The paradox of social media is how much we depend upon it. Street art is particularly linked in fact it’s probably co-dependent. In fact this is probably true with most types of art! It doesn’t really matter. If you’re an artist and you’re not on social media then you’re probably either in the minority. Either that or you have such a strong collection of private buyers that you just don’t need it.
It was this theme that prompted a group of artists from around the world to showcase their own takes on this ‘social paradox’ at an exhibition in London’s Stolen Space Gallery. All given the same brief, a simple phrase, they managed to create their own interpretations in their own style.
The Social Paradox at Stolen Space
“The technology built to bring us closer to the people furthest away, is taking us further away from the people closest to us.”
It’s that quote from the founders of the Calio app Ramy Al-Kadhi and Latif Baluch that was sent to the artists for them to do what they wanted with it. Calio is the tech start-up who commissioned the work. Their personal calendar app is designed to make it easier for people to meet up. They had been mulling over the irony of how difficult it is for people to connect these days. This despite technology seemingly making it easier.
The paintings themselves look at the way people interact in social media in all of it’s different forms. It featured a number of artists both familiar and new to us here on Inspiring City.
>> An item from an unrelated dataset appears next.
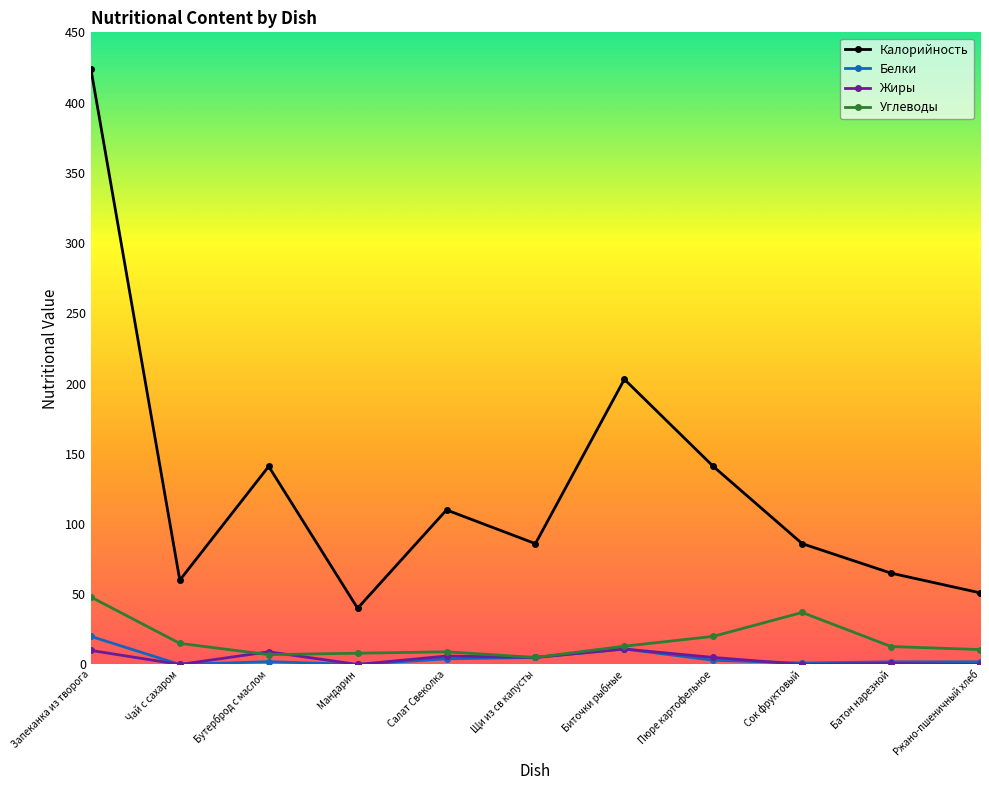

Where is Белки nearest to the value 10?

Биточки рыбные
In particular the work of iheart and Nafir stood out. Iheart from Vancouver has become famous for his often shared image of a young boy crying on account of his lack of followers. Nafir meanwhile is a stencil artist. He operates out of Iran and keeps his identity secret. His work often disappears soon after it appears on the streets of Tehran.
Social Media Embedded in our Daily Lives
Beyond those artists, the Italian artist Millo is well known to this blog. We even interviewed him a few years ago here. The likes of Martin Whatson, the London Police, Mau Mau, Word to Mother, Joe Lurato, Mad Steez and Myneandyours also contributed works.
“Social media is so deeply embedded in our daily lives. I felt it was unfair for it to be exempt from any mockery” explained iheart. “It’s sad to think that the technology that has made us privy to every waking moment of each other’s lives is also the wedge that drives us further from the people peripheral to our screens.
The Social Paradox exhibition ran at the Stolen Space gallery from 23-26 November 2017. It was curated by StreetArtNews and commissioned by Calio. We visited the exhibition on 26 November 2017.